Self(ish) diff
The first thing I tried, when I started reviewing pull requests with an AI in the loop, was the obvious move: ask it to review the PR. Paste the diff, ask for issues, read the list. It felt productive. Six bullet points came back. I'd send a few of them as comments. Done in fifteen minutes.
What I noticed, after a few weeks of doing this, is that I couldn't really remember the changes I'd reviewed. I had read the AI's summary of them, not the changes themselves. When I later had to debug something in code I had nominally reviewed, it was unfamiliar. The review had happened; the reading hadn't.
The other thing I noticed is that the bullets weren't always real. Sometimes the AI flagged an issue that wasn't an issue, because it didn't know the surrounding code. Sometimes it missed something obvious because the obvious thing was three files away in context the diff didn't show. I was approving comments without verifying them, then sending them as if they were mine. That felt off. I think technology makes that kind of sloppy easy: it gives you a fast way to ship the appearance of the work, and you don't notice you've crossed over.
Exploring the differences
For the last few weeks I've been doing it more creatively. Slower, but it feels more like the thing I thought I was doing the whole time.
I read the diff myself. Line by line, byte by byte if it's small enough. While I read, I narrate to the AI: what I'm seeing, what I'm uncertain about, what assumption I'd want to check. The AI's job is not to review. The AI's job is to validate or push back on the specific thing I just said, fill in context I'm missing, surface a related file I might want to look at next.

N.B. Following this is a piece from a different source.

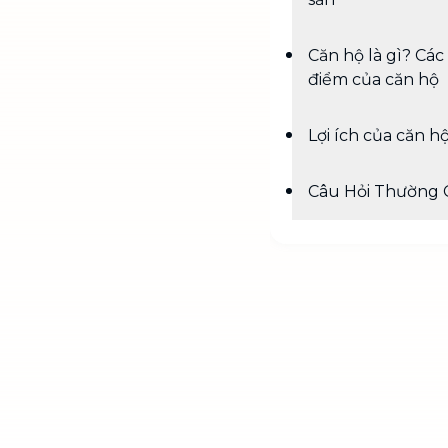
Căn hộ là gì? Các
điểm của căn hộ
Lợi ích của căn h
Câu Hỏi Thường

The conversation is different. Instead of "here are the issues," it's "I'm looking at this function and I'm not sure why it's catching this exception silently. Is there a caller that depends on the silent fail?" The AI either tells me ("yes, file X relies on it") or tells me it's not sure ("I don't see one in the diff, but I haven't seen the rest of the package"). Either answer keeps me in the seat. The first one helps me; the second one prompts me to go look myself.
Running it in context
The other piece is asking the AI to run small snippets against the change, inside the context the change actually lives in. The test suite runs in CI; that's not what this is for. This is about seeing the specific behavior the diff describes happen in real conditions: a handful of lines that exercise the path I'm uncertain about. If the diff says X happens when Y, I want to see X actually happen when Y. The snippet runs, the AI shows me the output, I match it against what I expected.
Sometimes the output matches and the review surfaced something worth a comment anyway. Sometimes it diverges in a way I wouldn't have predicted from reading the diff alone, and the review I'd send without running anything would have missed it entirely. Both outcomes feel like they belong in a review, and only one of them is reachable through reading.
Notes that compound
The third thing I'm testing is asking the AI to take notes of the comments I'm making as I go. At the end of the week I sit with that collection alongside whatever else I've been jotting down through the days. Most of the notes are local to the PR they came from and don't generalize. The ones that recur are the interesting ones.
The point isn't to log every observation. It's to keep the ones that compound. A review I do today might surface a pattern I only recognize three weeks later, when I see the same shape somewhere else. If the comment lives only in the PR, the recognition doesn't happen. If it lives in a notes layer I'm rereading weekly, it does. There's something I've been using to hold this kind of capture; a post on it is coming soon. Any structured notes layer would probably do the same job in the meantime.
What I'm finding
I don't know if this is the right way to review code. I'm not sure that question has an answer. What I can say is that for me, right now, this is more rewarding. I'm reading the code instead of reading a summary of it. The AI conversation goes deeper because it's responding to specific things I'm noticing, not generating a generic review I have to filter. And when I send comments, they're actually mine, with the kind of context that makes them land.
It's slower. A review that took fifteen minutes the old way takes forty-five this way. The trade-off feels worth it for the kinds of reviews I do, which are usually small to medium changes in code I half-know. I don't know how it scales to a 200-file PR or to a codebase you've never seen. Probably it doesn't, or probably it changes shape.
The thing that pushed me to try this was a small observation: I was getting through more reviews per week and remembering fewer of them. That's not a metric I want to optimize. So this is what I'm testing. If you're feeling something similar, it might be worth trying.